Your task ▸ Although the records include pictures, the copy should not; write out exactly the lines from the first through the line with "Could you supply".

Stored data ▸
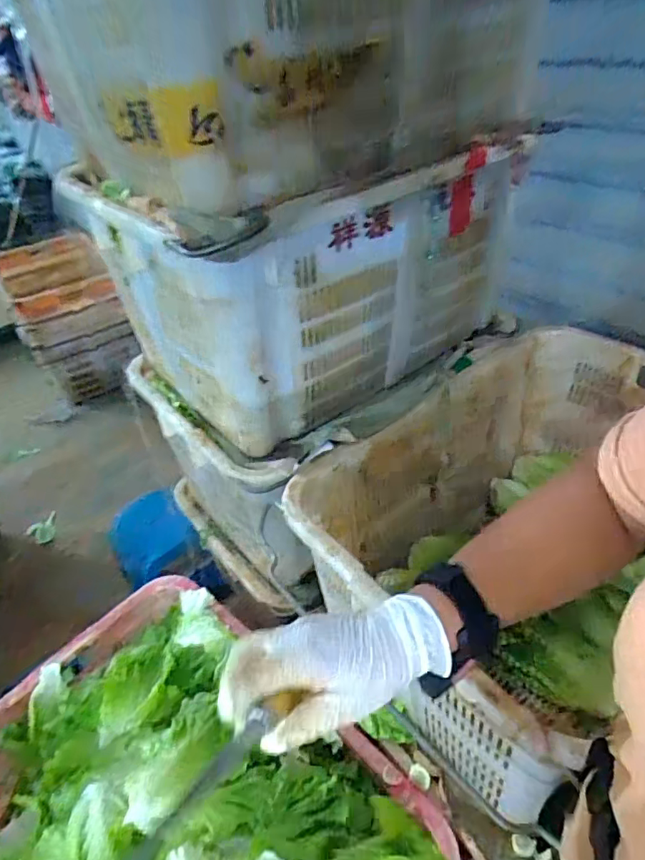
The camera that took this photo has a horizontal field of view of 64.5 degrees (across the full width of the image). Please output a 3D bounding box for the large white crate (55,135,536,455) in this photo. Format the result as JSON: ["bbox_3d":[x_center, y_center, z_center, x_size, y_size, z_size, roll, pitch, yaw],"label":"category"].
[{"bbox_3d":[-0.024,-0.253,0.824,0.403,0.341,0.562,28,51,34],"label":"large white crate"}]

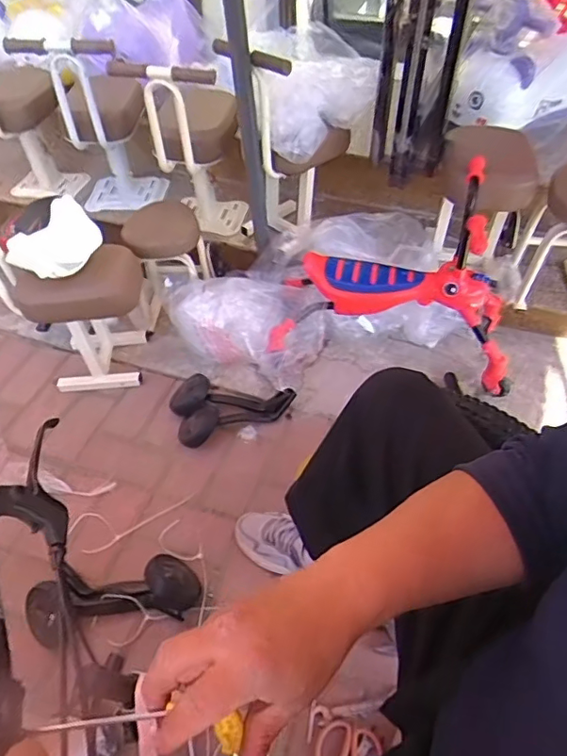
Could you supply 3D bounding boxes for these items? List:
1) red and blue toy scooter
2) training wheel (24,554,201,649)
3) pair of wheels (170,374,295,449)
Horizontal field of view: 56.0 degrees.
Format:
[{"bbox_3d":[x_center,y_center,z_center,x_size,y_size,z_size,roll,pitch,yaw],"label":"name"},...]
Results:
[{"bbox_3d":[0.256,-0.231,1.218,0.564,0.395,0.314,5,49,6],"label":"red and blue toy scooter"},{"bbox_3d":[-0.297,0.375,0.948,0.289,0.081,0.125,-7,49,-4],"label":"training wheel"},{"bbox_3d":[-0.122,0.051,1.240,0.273,0.070,0.160,-18,51,-14],"label":"pair of wheels"}]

Result of this exercise ▸
The camera that took this photo has a horizontal field of view of 64.5 degrees (across the full width of the image). Please output a 3D bounding box for the large white crate (55,135,536,455) in this photo. Format the result as JSON: ["bbox_3d":[x_center, y_center, z_center, x_size, y_size, z_size, roll, pitch, yaw],"label":"category"].
[{"bbox_3d":[-0.024,-0.253,0.824,0.403,0.341,0.562,28,51,34],"label":"large white crate"}]

Could you supply 3D bounding boxes for these items? List:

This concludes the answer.